C'était donc un très mauvais exemple , et surtout réalisé avec une arme inadaptée n'étant qu'une simple réplique actuelle qui n'apporte rien face aux essais précédents effectués avec un fusil du XVIIIe siècle.

Parfois , il est bon de se renseigner sur ce qui a déjà été fait par d'autres avant soi et de ne pas se croire le premier du lot quand on est en réalité le dernier à pratiquer ainsi.
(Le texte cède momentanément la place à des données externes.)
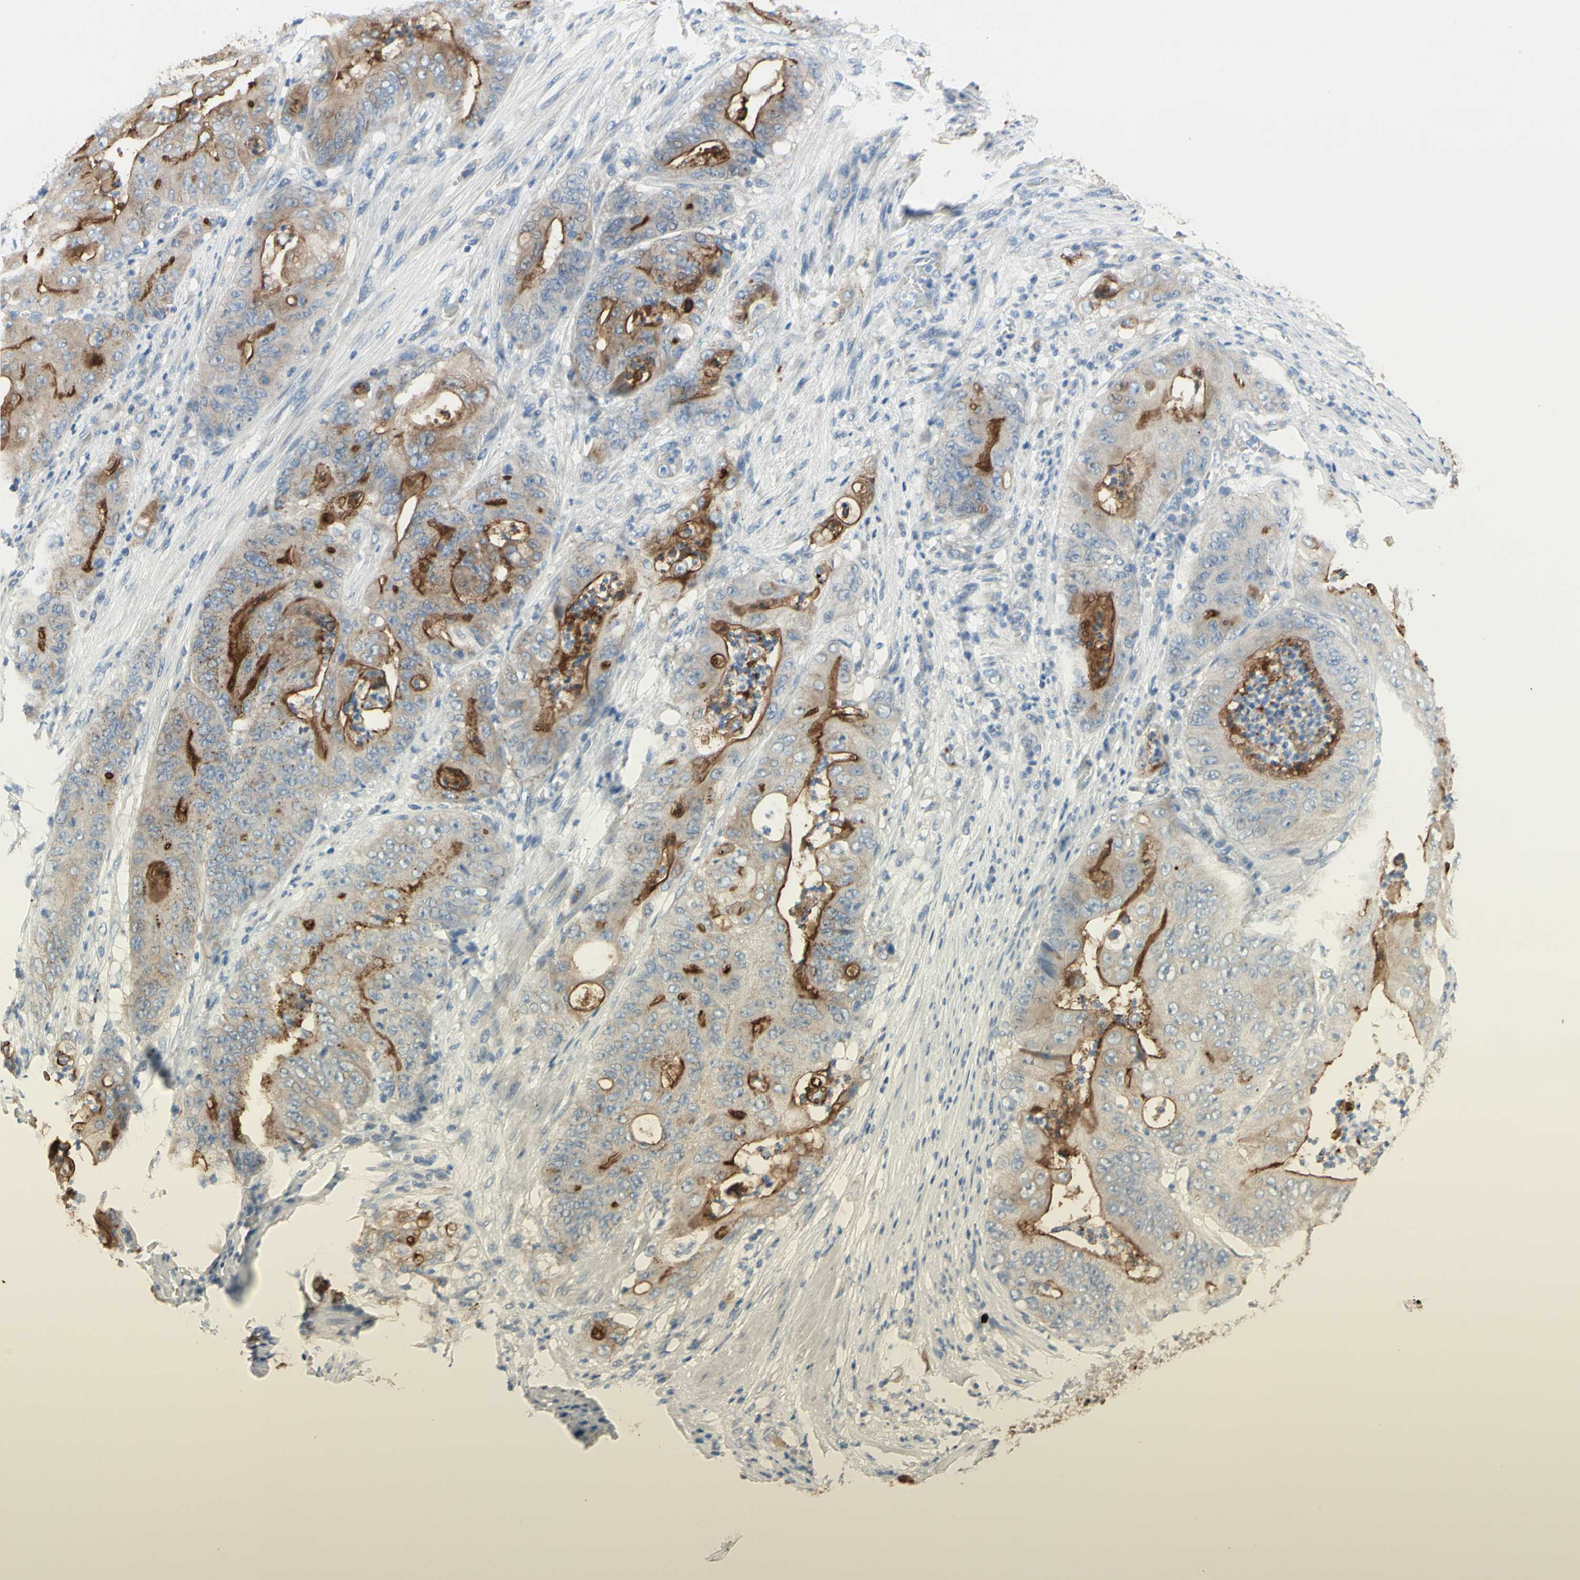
{"staining": {"intensity": "moderate", "quantity": ">75%", "location": "cytoplasmic/membranous"}, "tissue": "stomach cancer", "cell_type": "Tumor cells", "image_type": "cancer", "snomed": [{"axis": "morphology", "description": "Adenocarcinoma, NOS"}, {"axis": "topography", "description": "Stomach"}], "caption": "Stomach cancer stained with DAB (3,3'-diaminobenzidine) immunohistochemistry (IHC) reveals medium levels of moderate cytoplasmic/membranous staining in approximately >75% of tumor cells.", "gene": "MUC1", "patient": {"sex": "female", "age": 73}}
Armes réglementaires de la fin du XVIIe siècle aux années 1760

Nous allons tout d'abord vous présenter les différents modèles réglementaires de fusils , de mousquetons , de carabines et de pistolets de la fin du XVIIe siècle aux années 1760 , qui ont pu trouver leur emploi voire leur réemploi auprès des particuliers , des forces des cités et autres sergents de villes , des milices locales ou bourgeoise de Mende , des commis des brigades de la Ferme Générale, etc, durant la traque des bêtes de 1764 à 1767 et des diverses et imposantes battues lancées à leur poursuite.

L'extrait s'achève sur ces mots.